Assigned task:
Please write out every line of text in the material below, character for character, and leave the pictures out of your answer.

Dataset extract:
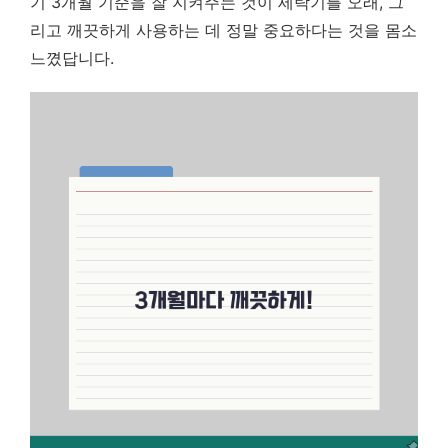
기 3개월 기준을 잘 지켜주는 것이 세탁기를 오래, 그
리고 깨끗하게 사용하는 데 정말 중요하다는 것을 몸소
느꼈답니다.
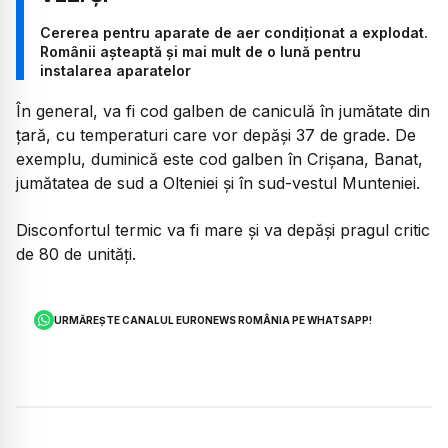
Cererea pentru aparate de aer condiționat a explodat.
Românii așteaptă și mai mult de o lună pentru
instalarea aparatelor
În general, va fi cod galben de caniculă în jumătate din
țară, cu temperaturi care vor depăși 37 de grade. De
exemplu, duminică este cod galben în Crişana, Banat,
jumătatea de sud a Olteniei şi în sud-vestul Munteniei.
Disconfortul termic va fi mare și va depăși pragul critic
de 80 de unități.
URMĂREȘTE CANALUL EURONEWS ROMÂNIA PE WHATSAPP!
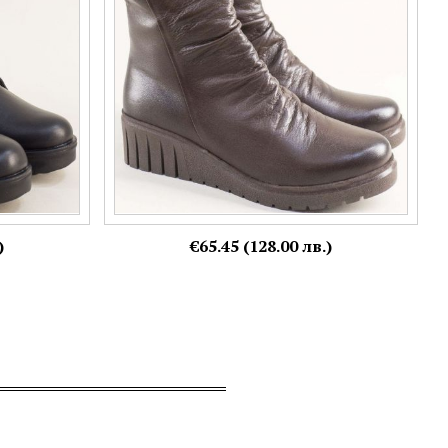
36,
39
)
€65.45 (128.00 лв.)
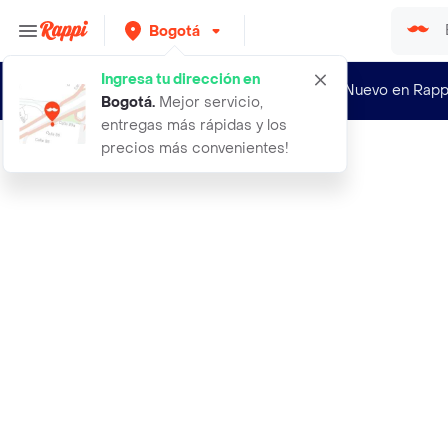
Bogotá
Ingresa tu dirección en
¿Nuevo en Rapp
Bogotá
.
Mejor servicio,
entregas más rápidas y los
precios más convenientes!
Rappi
30 zapato mafalda colegial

Answer box:
기 3개월 기준을 잘 지켜주는 것이 세탁기를 오래, 그
리고 깨끗하게 사용하는 데 정말 중요하다는 것을 몸소
느꼈답니다.
Cererea pentru aparate de aer condiționat a explodat.
Românii așteaptă și mai mult de o lună pentru
instalarea aparatelor
În general, va fi cod galben de caniculă în jumătate din
țară, cu temperaturi care vor depăși 37 de grade. De
exemplu, duminică este cod galben în Crişana, Banat,
jumătatea de sud a Olteniei şi în sud-vestul Munteniei.
Disconfortul termic va fi mare și va depăși pragul critic
de 80 de unități.
URMĂREȘTE CANALUL EURONEWS ROMÂNIA PE WHATSAPP!
36,
39
)
€65.45 (128.00 лв.)
Bogotá
Ingresa tu dirección en
¿Nuevo en Rapp
Bogotá
.
Mejor servicio,
entregas más rápidas y los
precios más convenientes!
Rappi
30 zapato mafalda colegial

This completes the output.